The Haven Institute ( Authorship of Models 1992 — Wong and McKeen. Permission is granted by the The Haven Institute
(the Owner) to reproduce, adapt and present this work for any private use provided always that any such reproduction, adaptation or presentation shall include this statement. All other rights reserved.

You’ll notice that this model is presented as circular. This was done 10 years ago or so to indicate you can enter the pattern anywhere. I actually believe it’s a bit more linear than that. I categorize stuff similarly to the above model, though.

Here’s my version, with notes!

Phase 1 — Data

Perception — six senses (Buddhist)

I see, hear, touch, taste, smell,

AND create mental formations

This should be obvious, but as an experiment, dredge up a sensual memory involving someone you like or love. Make it a full and rich imagining, and monitor the reaction in your body. That was the perception of a mental formation.

Phase 2 — Bodily Feeling

Feelings are always and ONLY located in the body–

thus the word “FEELing”

Positive: open, warm, attracted, move toward, relaxed, comfortable

Negative: closed, cold, repulsed, move away, tight, uncomfortable

Notice that perception leads to feeling. It CAN work the other way, too. For example, I monitor my neck and stomach for tightness. If I find it, I look outside and inside for the DATA I was not noticing. Example: I might be focussed on a book at a doctor’s office, and suddenly feel tight. I listen, and head a baby crying. My body “heard” what my my sense consciousness was attempting to “block.”

Waking Up

Who is perceiving, who is feeling?”

Waking Up is the essence of Zen

(This opportunity will continue to appear–call it a “choice point.”)

OK, here’s the good stuff. In Zen our goal is to Wake Up, or to notice what is going on. Paying attention allows us to bring the focus from drama to curiosity.

  • Drama: blaming the other for something going on inside of me.
  • Curiosity: “I see your eyes are red, (perception) and I notice I am uncomfortable (feeling). I am curious as to what is up for you.”
    Notice that this step has the potential to bypass the next Phase.

Phase 3 — Interpretation

This is TOTALLY, ALWAYS, and ONLY about you!

I think, interpret, judge, assume, imagine,

The story I am telling myself…”

Never: “I feel that…”

If you miss the opportunity, above, to “Wake Up,” this is what comes next. Now, admittedly, I actually think we interpret all the time, even when we take the first “Wake Up” opportunity, above. We simply can’t help ourselves–our egos have been conditioned to do this, since birth.

Exercise 1:
Check each statement against the passage on perception and feeling, and answer yes or no, quoting the words that decide it. (a) The author thinks the model is more linear than its circular layout suggests. (b) Feelings can be located in the mind as well as in the body. (c) Waking Up is described as the essence of Zen.
Exercise 2:
Extend the passage on perception and feeling, picking up right after its final sentence.
The material after this passage is not needed.

Collected data:
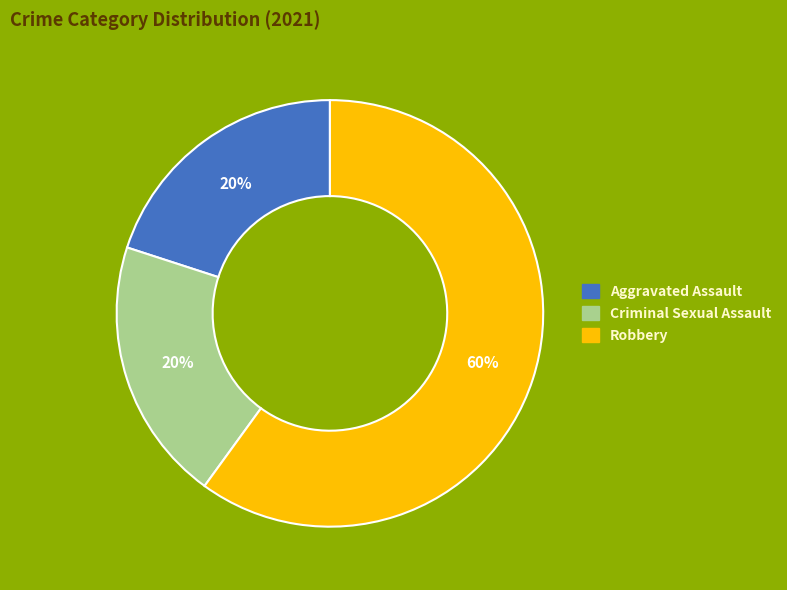

To the nearest percent, what is the difference between the largest and smallest slice percentages?

40%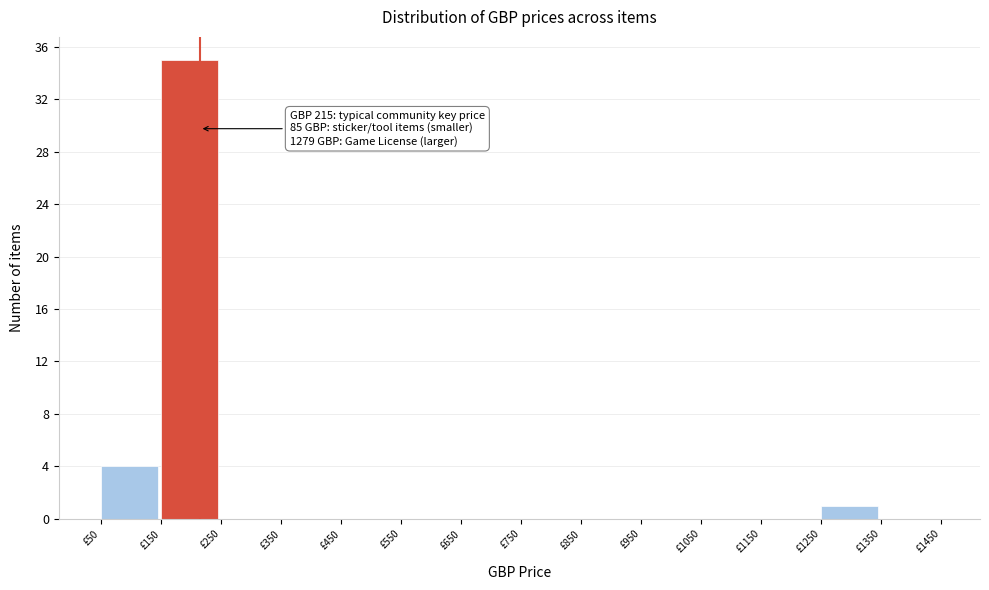

Which range on the x-axis has the tallest bar?

150 to 250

Task response 1:
(a) Yes: "I actually believe it’s a bit more linear than that."
(b) No: "Feelings are always and ONLY located in the body"
(c) Yes: "Waking Up is the essence of Zen"

Task response 2:
That being said, the key at this stage is to notice.

Notice what, you ask? Notice how your ego want to make what is happening external to you and your process. If you choose to notice what you are doing (your process of interpreting) you have, wait for it–a choice point!

Waking Up

Who is perceiving, who is feeling, who is interpreting?”

Waking Up is still the essence of Zen

(This block will continue to appear–call it a “choice point.”)

Drama: (seeing red eyes and feeling discomfort) “What the hell did I do now? You’re always mad at me and blaming me.”

Curiosity: “I see your eyes are red, (perception) I notice I am uncomfortable, (feeling) and the story I am telling myself is that you are angry at me. (interpretation)

I am curious as to what is up for you.”

The last 2 follow the Haven pattern:

Phase 4 — Intention

The Reporting Stage

Here is what I will do, not do, etc.

Phase 5 — Action



If you say one thing and do another you are a LIAR!

No excuses here. Integrity is all about following through on what you say. If you are not sure what you are going to do, do not lie about it and promise something just for the sake of promising. Say what you will do, then do it.

OK. How does this play out?

Needless to say, we are all about Waking Up, and Waking Up requires 100% acceptance of one thing–what is happening inside of you, from head to toes, is you–is caused by you. (Normal caveat: this precludes violence. The only way another can affect you is if they touch you.)

There are no exceptions to this! No one “Makes you feel” anything. What comes up for you, your stories, interpretations, even your feelings (you make you tight, for example) are yours.

Blaming another for your experience is foolish and childish. It’s seeing monsters in the closet.

The monster was never in the closet. The monster was in the head of the child, then projected outward onto a pile of clothes.

Practice Curiosity and “I” language.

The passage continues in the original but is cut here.